Stale stats. Partial indexes need ANALYZE after creation just like full indexes. Otherwise the planner’s selectivity estimate is wrong.
Forgetting that the partial condition applies to the index, not the query. A query without the partial condition will scan the full table or use a different index. That’s fine if it happens once a week. Bad if it happens on a hot path.

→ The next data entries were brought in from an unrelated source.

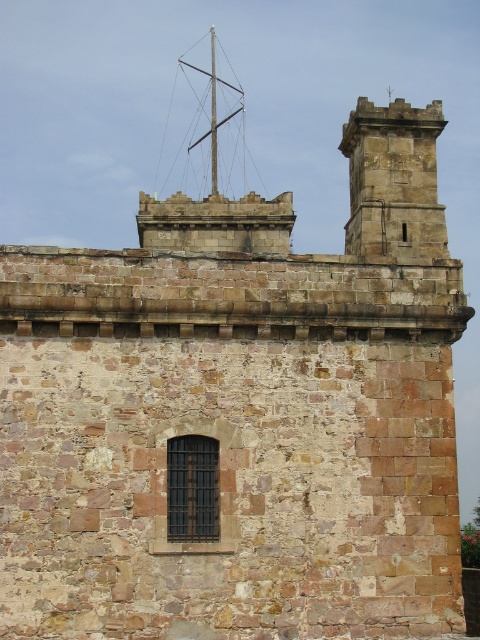
Question: Is stone tower at upper right to the left of metallic silver mast at upper center from the viewer's perspective?

Choices:
 (A) yes
 (B) no

Answer: (B)

Question: Does stone tower at upper right come behind metallic silver mast at upper center?

Choices:
 (A) yes
 (B) no

Answer: (B)

Question: Which point is closer to the camera taking this photo?

Choices:
 (A) (399, 211)
 (B) (212, 131)

Answer: (A)

Question: Which of the following is the farthest from the observer?

Choices:
 (A) stone tower at upper right
 (B) metallic silver mast at upper center

Answer: (B)

Question: Can you confirm if stone tower at upper right is bigger than metallic silver mast at upper center?

Choices:
 (A) no
 (B) yes

Answer: (B)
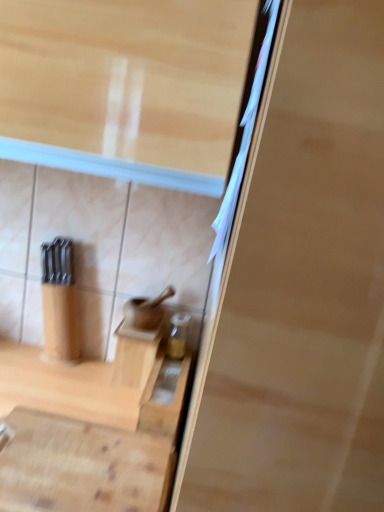
This screenshot has height=512, width=384. What are the coordinates of `free spot above wooden cutting board at lower center, the first cabinetry in the front-to-back sequence (from a real-world perspective)` in the screenshot? It's located at (71, 460).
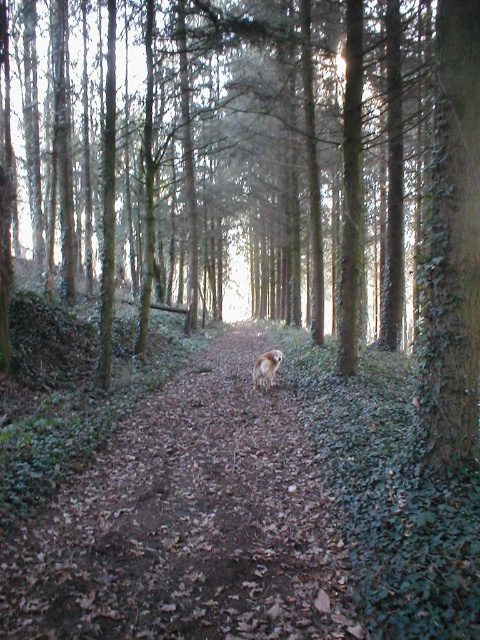
You are a hiker who wants to take a photo of the furry golden dog at center while standing on the brown leafy forest path at center. Can you fit both the dog and the path in the same photo without moving either? Explain why or why not.

The brown leafy forest path at center and furry golden dog at center are 9.03 feet apart from each other. Since the distance between them is significant, it is possible to capture both in a single photo without moving either, provided the camera has a wide enough lens or the hiker positions themselves appropriately to include both subjects in the frame.

You are a hiker walking along the brown leafy forest path at center and the furry golden dog at center. Which object is located to the right of the other?

The furry golden dog at center is positioned to the right of the brown leafy forest path at center.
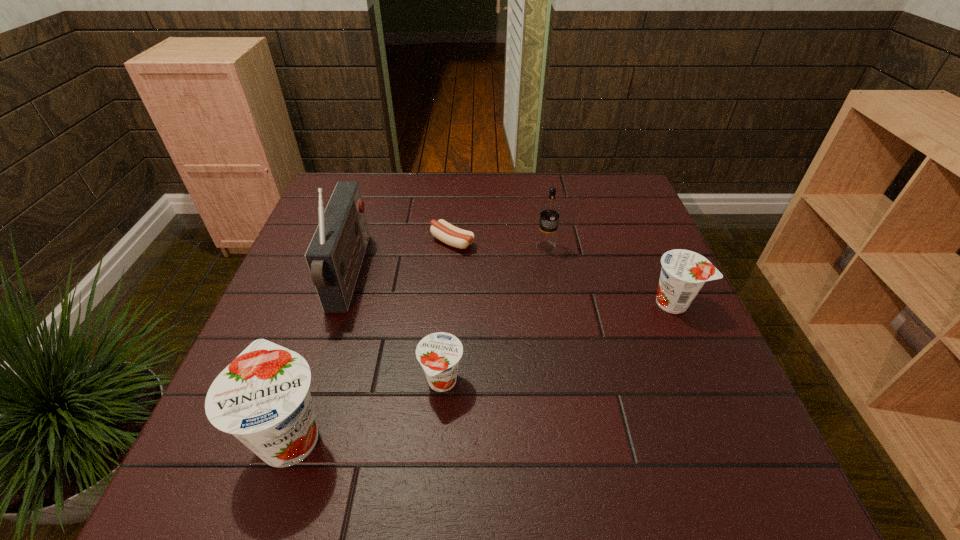
I want to click on free area in between the vodka and the fifth tallest object, so click(493, 315).

Where is `vacant area between the shortest object and the tallest yogurt`? The width and height of the screenshot is (960, 540). vacant area between the shortest object and the tallest yogurt is located at coordinates (372, 338).

Locate an element on the screen. This screenshot has width=960, height=540. vacant area between the shortest object and the second shortest object is located at coordinates (447, 312).

Identify the location of free space between the rightmost object and the second object from right to left. (610, 275).

Where is `object that can be found as the second closest to the radio receiver`? The width and height of the screenshot is (960, 540). object that can be found as the second closest to the radio receiver is located at coordinates (262, 397).

Find the location of a particular element. Image resolution: width=960 pixels, height=540 pixels. object that is the second closest to the fourth tallest object is located at coordinates (453, 236).

The width and height of the screenshot is (960, 540). I want to click on yogurt that can be found as the second closest to the tallest yogurt, so click(684, 272).

Image resolution: width=960 pixels, height=540 pixels. Identify the location of yogurt object that ranks as the closest to the shortest yogurt. (262, 397).

Find the location of a particular element. The image size is (960, 540). free spot that satisfies the following two spatial constraints: 1. on the front panel of the tallest object; 2. on the left side of the second yogurt from right to left is located at coordinates (316, 382).

At what (x,y) coordinates should I click in order to perform the action: click on free region that satisfies the following two spatial constraints: 1. on the front panel of the radio receiver; 2. on the right side of the shortest yogurt. Please return your answer as a coordinate pair (x, y). This screenshot has height=540, width=960. Looking at the image, I should click on (316, 382).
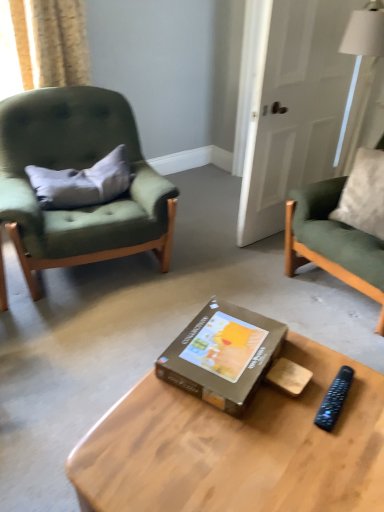
Question: Is brown cardboard box at center placed right next to wooden coffee table at center?

Choices:
 (A) no
 (B) yes

Answer: (A)

Question: Does brown cardboard box at center have a greater width compared to wooden coffee table at center?

Choices:
 (A) yes
 (B) no

Answer: (B)

Question: Is brown cardboard box at center oriented towards wooden coffee table at center?

Choices:
 (A) yes
 (B) no

Answer: (B)

Question: Is brown cardboard box at center not near wooden coffee table at center?

Choices:
 (A) no
 (B) yes

Answer: (A)

Question: From a real-world perspective, is brown cardboard box at center located higher than wooden coffee table at center?

Choices:
 (A) no
 (B) yes

Answer: (B)

Question: Is black plastic remote at lower right situated inside wooden coffee table at center or outside?

Choices:
 (A) inside
 (B) outside

Answer: (B)

Question: Based on their sizes in the image, would you say black plastic remote at lower right is bigger or smaller than wooden coffee table at center?

Choices:
 (A) small
 (B) big

Answer: (A)

Question: In the image, is black plastic remote at lower right positioned in front of or behind wooden coffee table at center?

Choices:
 (A) behind
 (B) front

Answer: (A)

Question: Considering the positions of black plastic remote at lower right and wooden coffee table at center in the image, is black plastic remote at lower right wider or thinner than wooden coffee table at center?

Choices:
 (A) wide
 (B) thin

Answer: (B)

Question: In the image, is gray fabric pillow at left positioned in front of or behind white glossy door at upper right?

Choices:
 (A) behind
 (B) front

Answer: (A)

Question: From a real-world perspective, is gray fabric pillow at left positioned above or below white glossy door at upper right?

Choices:
 (A) above
 (B) below

Answer: (B)

Question: From the image's perspective, is gray fabric pillow at left located above or below white glossy door at upper right?

Choices:
 (A) below
 (B) above

Answer: (A)

Question: From their relative heights in the image, would you say gray fabric pillow at left is taller or shorter than white glossy door at upper right?

Choices:
 (A) short
 (B) tall

Answer: (A)

Question: In the image, is brown cardboard box at center positioned in front of or behind white glossy door at upper right?

Choices:
 (A) front
 (B) behind

Answer: (A)

Question: Is point (183, 350) closer or farther from the camera than point (347, 78)?

Choices:
 (A) closer
 (B) farther

Answer: (A)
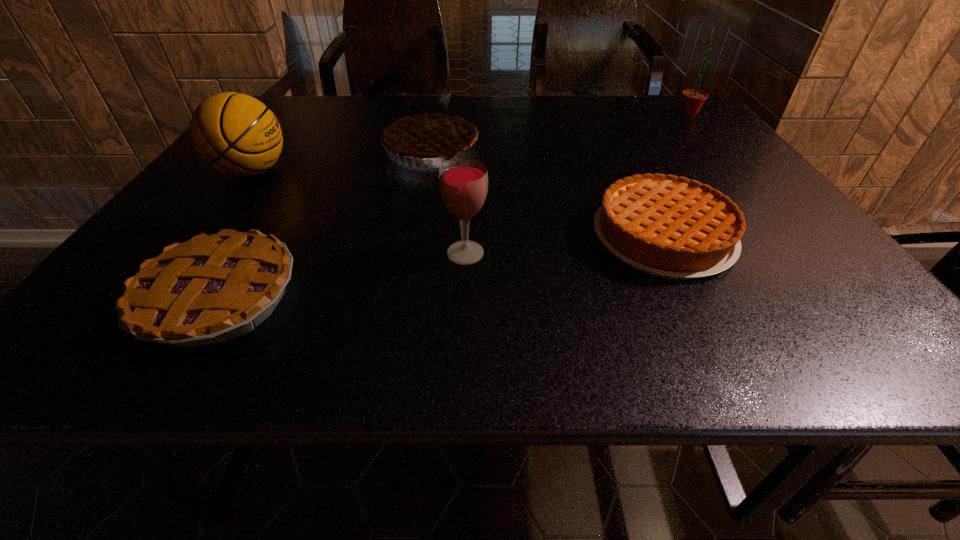
What are the coordinates of `free region located 0.350m on the face of the sunflower` in the screenshot? It's located at [x=559, y=114].

This screenshot has width=960, height=540. What are the coordinates of `free space located 0.170m on the back of the farthest pie` in the screenshot? It's located at (439, 103).

Identify the location of free space located on the surface of the basketball near the brand logo. (320, 172).

Find the location of a particular element. Image resolution: width=960 pixels, height=540 pixels. vacant space located 0.060m on the left of the wineglass is located at coordinates (413, 253).

Find the location of a particular element. This screenshot has height=540, width=960. vacant space located 0.280m on the back of the fifth object from left to right is located at coordinates (616, 140).

Locate an element on the screen. free location located 0.240m on the back of the leftmost pie is located at coordinates (288, 183).

Identify the location of sunflower that is at the far edge. Image resolution: width=960 pixels, height=540 pixels. (692, 100).

Find the location of a particular element. pie present at the far edge is located at coordinates (431, 131).

I want to click on object present at the near edge, so click(213, 288).

Find the location of a particular element. Image resolution: width=960 pixels, height=540 pixels. basketball that is at the left edge is located at coordinates (236, 134).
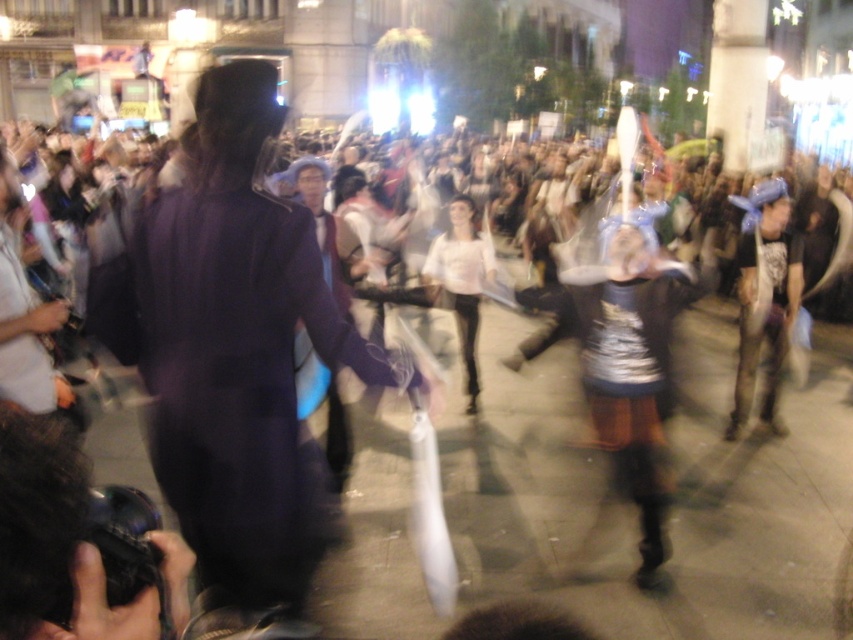
Question: Can you confirm if purple fabric coat at left is positioned to the right of metallic silver armor at center?

Choices:
 (A) no
 (B) yes

Answer: (A)

Question: Among these points, which one is farthest from the camera?

Choices:
 (A) (370, 364)
 (B) (488, 241)
 (C) (747, 320)

Answer: (B)

Question: Does camouflage-patterned pants at right come in front of white matte dress at center?

Choices:
 (A) no
 (B) yes

Answer: (A)

Question: Among these points, which one is farthest from the camera?

Choices:
 (A) (785, 298)
 (B) (173, 428)
 (C) (611, 260)

Answer: (A)

Question: Estimate the real-world distances between objects in this image. Which object is closer to the camouflage-patterned pants at right?

Choices:
 (A) purple fabric coat at left
 (B) metallic silver armor at center

Answer: (B)

Question: Where is metallic silver armor at center located in relation to white matte dress at center in the image?

Choices:
 (A) right
 (B) left

Answer: (A)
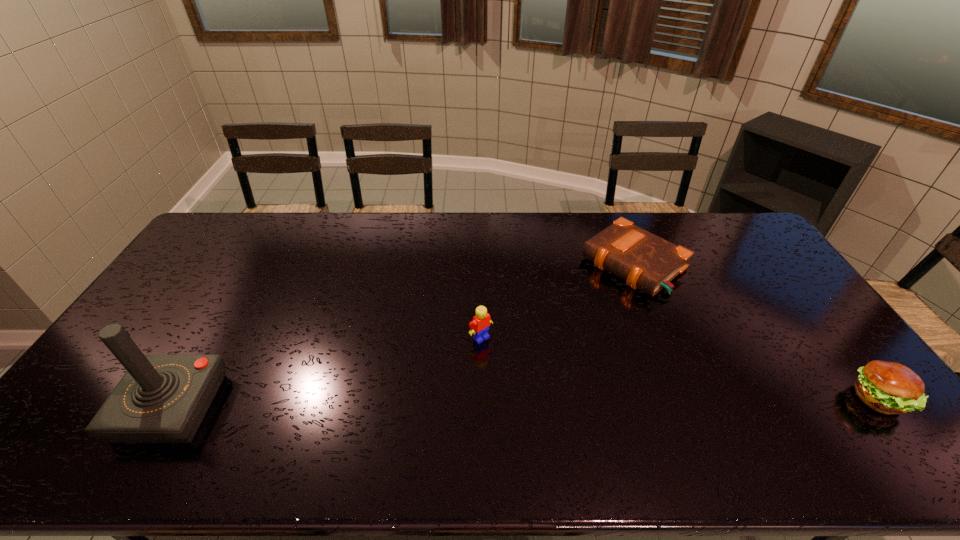
Where is `the leftmost object`? This screenshot has width=960, height=540. the leftmost object is located at coordinates (161, 398).

Locate an element on the screen. the tallest object is located at coordinates [161, 398].

You are a GUI agent. You are given a task and a screenshot of the screen. Output one action in this format:
    pyautogui.click(x=<x>, y=<y>)
    Task: Click on the second shortest object
    This screenshot has width=960, height=540.
    Given the screenshot: What is the action you would take?
    pyautogui.click(x=887, y=387)

Find the location of a particular element. Image resolution: width=960 pixels, height=540 pixels. the rightmost object is located at coordinates (887, 387).

Image resolution: width=960 pixels, height=540 pixels. Identify the location of Lego. (480, 325).

Identify the location of the second object from left to right. The width and height of the screenshot is (960, 540). (480, 325).

I want to click on the shortest object, so click(x=645, y=261).

Locate an element on the screen. The image size is (960, 540). the second object from right to left is located at coordinates (645, 261).

Identify the location of free location located 0.140m on the rectangular base of the leftmost object. The height and width of the screenshot is (540, 960). (74, 407).

Identify the location of vacant space located on the back of the hamburger. This screenshot has width=960, height=540. (844, 354).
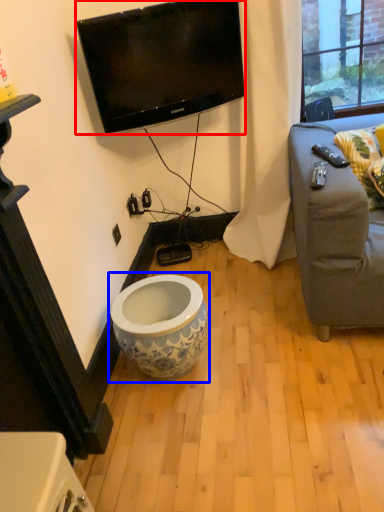
Question: Among these objects, which one is nearest to the camera, television (highlighted by a red box) or toilet (highlighted by a blue box)?

Choices:
 (A) television
 (B) toilet

Answer: (B)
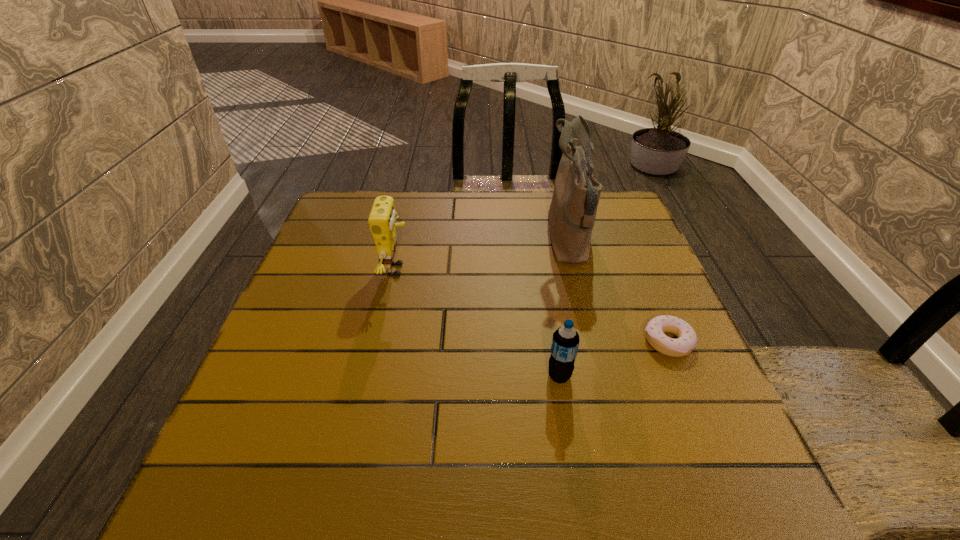
I want to click on the tallest object, so click(x=572, y=212).

This screenshot has width=960, height=540. Find the location of `the leftmost object`. the leftmost object is located at coordinates (382, 218).

Image resolution: width=960 pixels, height=540 pixels. I want to click on the second tallest object, so click(382, 218).

Where is `the second shortest object`? the second shortest object is located at coordinates (565, 342).

Locate an element on the screen. This screenshot has width=960, height=540. soda bottle is located at coordinates (565, 342).

Where is `doughnut`? The height and width of the screenshot is (540, 960). doughnut is located at coordinates (687, 339).

The image size is (960, 540). Find the location of `the shortest object`. the shortest object is located at coordinates (687, 339).

Locate an element on the screen. free region located 0.300m on the front-facing side of the shoulder bag is located at coordinates (433, 239).

Where is `free location located 0.230m on the front-facing side of the shoulder bag`? This screenshot has height=540, width=960. free location located 0.230m on the front-facing side of the shoulder bag is located at coordinates (459, 239).

This screenshot has width=960, height=540. Identify the location of vacant space located 0.180m on the front-facing side of the shoulder bag. (478, 239).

Functional partial indexes that the planner can’t see through. WHERE lower(email) LIKE '...' needs an index on lower(email), not just email. Same with partial: predicate must syntactically match what the query uses, in many cases.
Too many overlapping partial indexes. “Index for pending jobs”, “index for running jobs”, “index for done jobs” → you’ve reconstructed the full index in pieces and made maintenance worse. Pick the partial that matches the hot query; don’t proliferate.
Forgetting partial indexes exist. I’ve found 10× wins on schemas other engineers have been tuning for months, just by switching a full index to partial. It’s the most overlooked feature.
Wrapping Up
Partial indexes are tiny, fast, and basically free. If your table has rows that are never queried (soft-deleted, completed, archived), partial indexes are almost certainly the right move. Friday: multi-column index column ordering — the difference between a useful composite index and a useless one is which column you put first.